Imagine a machine that could save the planet by healing the hole in the ozone layer. The Solar Propelled Ozone Molecule Converter (SPOMC) is designed to do just that – and it was invented by a 12-year-old.
The inventor, Poppy, was one of 750 entrants (a mix of classes and individual schoolchildren), who took part in last year’s Digital Innovators competition – a collaboration between Tata Consultancy Services (TCS) and children’s newspaper First News – to inspire young people to explore science, technology, engineering and mathematics (STEM).
The competition was such a success it is running again this year. From October to December, TCS and First News will be inviting seven-year-olds to young teens to come up with an innovative solution to a problem, with the winner announced in the New Year.

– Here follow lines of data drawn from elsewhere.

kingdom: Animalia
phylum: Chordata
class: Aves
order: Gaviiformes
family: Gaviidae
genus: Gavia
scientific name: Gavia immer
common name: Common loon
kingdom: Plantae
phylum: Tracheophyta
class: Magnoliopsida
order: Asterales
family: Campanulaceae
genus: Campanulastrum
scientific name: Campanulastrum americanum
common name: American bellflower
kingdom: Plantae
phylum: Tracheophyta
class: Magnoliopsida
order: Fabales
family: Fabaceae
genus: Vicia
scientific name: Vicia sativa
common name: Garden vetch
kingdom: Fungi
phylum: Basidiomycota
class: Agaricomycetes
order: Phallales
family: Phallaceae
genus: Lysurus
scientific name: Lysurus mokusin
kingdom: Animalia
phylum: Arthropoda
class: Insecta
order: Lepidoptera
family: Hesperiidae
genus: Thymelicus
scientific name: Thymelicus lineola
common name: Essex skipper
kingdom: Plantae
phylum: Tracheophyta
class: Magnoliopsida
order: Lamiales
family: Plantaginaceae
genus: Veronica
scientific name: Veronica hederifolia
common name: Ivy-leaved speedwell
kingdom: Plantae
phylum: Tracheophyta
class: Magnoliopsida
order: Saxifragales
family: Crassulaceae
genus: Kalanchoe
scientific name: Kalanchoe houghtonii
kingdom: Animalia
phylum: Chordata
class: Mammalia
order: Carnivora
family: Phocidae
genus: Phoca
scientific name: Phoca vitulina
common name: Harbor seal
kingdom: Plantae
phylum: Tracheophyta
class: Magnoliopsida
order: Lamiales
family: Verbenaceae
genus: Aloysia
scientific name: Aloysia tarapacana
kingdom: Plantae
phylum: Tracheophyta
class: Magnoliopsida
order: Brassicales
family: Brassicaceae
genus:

This year, the competition entries will be focused on young people supporting, helping and empowering older people – and will be backed up with a school pack to provide teachers with resources and links to the curriculum.
Ideas take off
Last year’s head of judges was British astronaut Major Tim Peake, who said of Poppy’s winning entry: “I loved the use of science!”
There were three other winners, whose inventions included a robot to help combat loneliness and a device to let you know when produce in your fridge has passed its use-by date.
In April, two of the winners came on stage at the TCS Innovation Forum to present their ideas and receive their prizes, which included a tablet and a sleepover experience at London’s Science Museum.
Yogesh Chauhan, TCS Director of Corporate Sustainability, believes children are never too young to learn about technology and says: “We are particularly proud of Digital Innovators because it’s aimed at a young age group and it’s a partnership.
“First News has a very wide readership, with a weekly circulation of two million. It’s become a real phenomenon and is particularly popular with parents who want their kids to get into the habit of regularly reading the news.
“Last year, we had a series of editorials in the newspaper to get young people excited and interested about technology. Even if 10% of the readership took notice, that is a substantial number of young people.”
Closing the skills gap
Digital Innovators is just one of a raft of initiatives TCS is rolling out under the #IfNotYouWho campaign, aimed at closing the digital skills gap among young people in the UK.
In 2018, only 12% of executives believed graduates had adequate digital skills and more than 75% were experiencing problems recruiting for digital jobs.
But with Business 4.0 driving the expansion of STEM jobs in future, it’s predicted that, without adequate education and training, the UK could lose out on more than £140 billion in the growth of its GDP over the next decade.
Alongside Digital Innovators, TCS runs IT Workshops and Digital Explorers events, aimed at a slightly older age group, which allow students to meet people working in the industry and learn from them. As Chauhan says: “We want to inspire young minds to help lead them towards more creative, intellectually stimulating and rewarding careers.”